━━ The data ━━
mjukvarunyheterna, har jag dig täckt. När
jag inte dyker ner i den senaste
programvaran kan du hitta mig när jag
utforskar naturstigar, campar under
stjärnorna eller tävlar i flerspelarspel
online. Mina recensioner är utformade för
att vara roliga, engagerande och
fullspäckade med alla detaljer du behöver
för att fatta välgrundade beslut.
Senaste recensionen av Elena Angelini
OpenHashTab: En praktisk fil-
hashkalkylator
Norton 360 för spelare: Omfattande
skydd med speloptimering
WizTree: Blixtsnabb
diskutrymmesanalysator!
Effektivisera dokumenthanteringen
━━━
Exercise details: Copy the text of the rows from the very beginning up to and including the line that contains "Senaste recensionen av Elena Angelini".

Response:
mjukvarunyheterna, har jag dig täckt. När
jag inte dyker ner i den senaste
programvaran kan du hitta mig när jag
utforskar naturstigar, campar under
stjärnorna eller tävlar i flerspelarspel
online. Mina recensioner är utformade för
att vara roliga, engagerande och
fullspäckade med alla detaljer du behöver
för att fatta välgrundade beslut.
Senaste recensionen av Elena Angelini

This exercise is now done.